Indien galt lange Zeit als das ambivalentste Mitglied der SCO, einer Organisation, die oft als solche beschrieben wird antiwestlich. Im letzten Jahrzehnt hat Indien seine strategischen und wirtschaftlichen Beziehungen zu den Vereinigten Staaten, Japan und Westeuropa gestärkt. Darüber hinaus betrachtet Indien die SCO als eine von China dominierte Organisation. In seinem jüngsten Adresse Gegenüber der SOZ schlug der indische Außenminister S. Jaishankar einen zurückhaltenden Ton an. Er positionierte Indien weitgehend als Stimme des globalen Südens, indem er umfassende Reformen des Sicherheitsrats der Vereinten Nationen (UNSC) forderte und sich für eine stärkere Vertretung der Entwicklungsländer einsetzte.
Jaishankar forderte die SOZ auf, über ihre Gründungscharta nachzudenken, insbesondere über Artikel 1, der gegenseitiges Vertrauen, Freundschaft und regionale Zusammenarbeit betont.

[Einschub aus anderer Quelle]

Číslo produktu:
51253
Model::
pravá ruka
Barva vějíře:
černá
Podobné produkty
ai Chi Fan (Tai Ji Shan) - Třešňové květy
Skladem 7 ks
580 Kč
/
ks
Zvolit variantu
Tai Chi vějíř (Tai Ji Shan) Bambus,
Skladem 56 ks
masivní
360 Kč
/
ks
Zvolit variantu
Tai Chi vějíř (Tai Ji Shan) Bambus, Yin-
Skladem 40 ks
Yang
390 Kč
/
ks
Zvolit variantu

Diese subtile Bemerkung richtete sich implizit an Pakistan und China. Jaishankar brachte Indiens anhaltende Besorgnis über den grenzüberschreitenden Terrorismus zum Ausdruck, ohne Pakistan direkt zu erwähnen. Jaishankar sagte, dass die regionale Zusammenarbeit ohne gegenseitigen Respekt, souveräne Gleichheit und Anerkennung der territorialen Integrität nicht gedeihen könne – eine Anspielung auf Indiens Territorialstreit mit China.

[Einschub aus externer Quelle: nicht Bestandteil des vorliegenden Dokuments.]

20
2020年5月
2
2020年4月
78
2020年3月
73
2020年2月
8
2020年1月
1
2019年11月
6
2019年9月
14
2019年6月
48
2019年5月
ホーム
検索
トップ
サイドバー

Jaishankar kritisierte die selektiven globalen Praktiken im Handel und Transit und spielte dabei auf die BRI Chinas an, die Indien aus Souveränitätsbedenken konsequent abgelehnt hat. Der China-Pakistan-Wirtschaftskorridor, ein Schlüsselelement der BRI, verläuft durch die Region Gilgit-Baltistan, die Indien als Teil von Jammu und Kaschmir beansprucht.
Indiens Teilnahme am SOZ-Gipfel konzentrierte sich weiterhin ausschließlich auf multilaterale Belange und vermied jegliche bilaterale Gespräche mit Pakistan, entgegen dem Wunsch des ehemaligen Premierministers Nawaz Sharif und vieler pakistanischer Wirtschaftsführer. Jaishankar hatte tatsächlich eine „informelle Interaktion“ mit seinem pakistanischen Amtskollegen Ishaq Dar. Allerdings ist der Besuch würde die Dynamik nicht verändern zwischen Indien und Pakistan.

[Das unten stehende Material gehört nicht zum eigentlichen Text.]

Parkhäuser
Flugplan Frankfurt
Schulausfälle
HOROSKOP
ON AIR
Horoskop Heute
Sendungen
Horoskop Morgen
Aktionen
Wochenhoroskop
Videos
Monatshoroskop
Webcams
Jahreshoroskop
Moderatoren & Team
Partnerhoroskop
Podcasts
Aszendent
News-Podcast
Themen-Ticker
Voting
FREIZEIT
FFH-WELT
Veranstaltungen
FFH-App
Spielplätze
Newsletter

Indien und Pakistan hegen weiterhin einander ausschließende Erwartungen: Indien verlangt, dass Pakistan auf den Einsatz des Terrorismus als Instrument der Außenpolitik verzichtet, während Pakistan darauf besteht, die Kaschmir-Frage anzugehen. Diese Positionen sind grundsätzlich unvereinbar. Aufgrund seines klaren militärischen Vorteils hätte Indien kaum Schwierigkeiten, Pakistan entgegenzutreten, wenn der Terrorismus nicht länger Teil des strategischen Ansatzes Islamabads wäre.
Abschließend verdeutlichte das 23. Treffen des Rates der Regierungschefs der SOZ die sich entwickelnde Dynamik der Organisation, wobei Chinas wachsender Einfluss die Lücke füllte, die Russlands Beschäftigung mit der Ukraine hinterlassen hatte. Die Ausrichtung Pakistans auf die strategischen Ziele Chinas, insbesondere in Bezug auf Afghanistan und die Handelsrouten, war während des gesamten Gipfels deutlich zu erkennen. Die umfassende Agenda der SOZ wirft jedoch Fragen hinsichtlich ihrer Fähigkeit auf, eine echte multilaterale Zusammenarbeit zu fördern, insbesondere angesichts der vorsichtigen Beteiligung Indiens.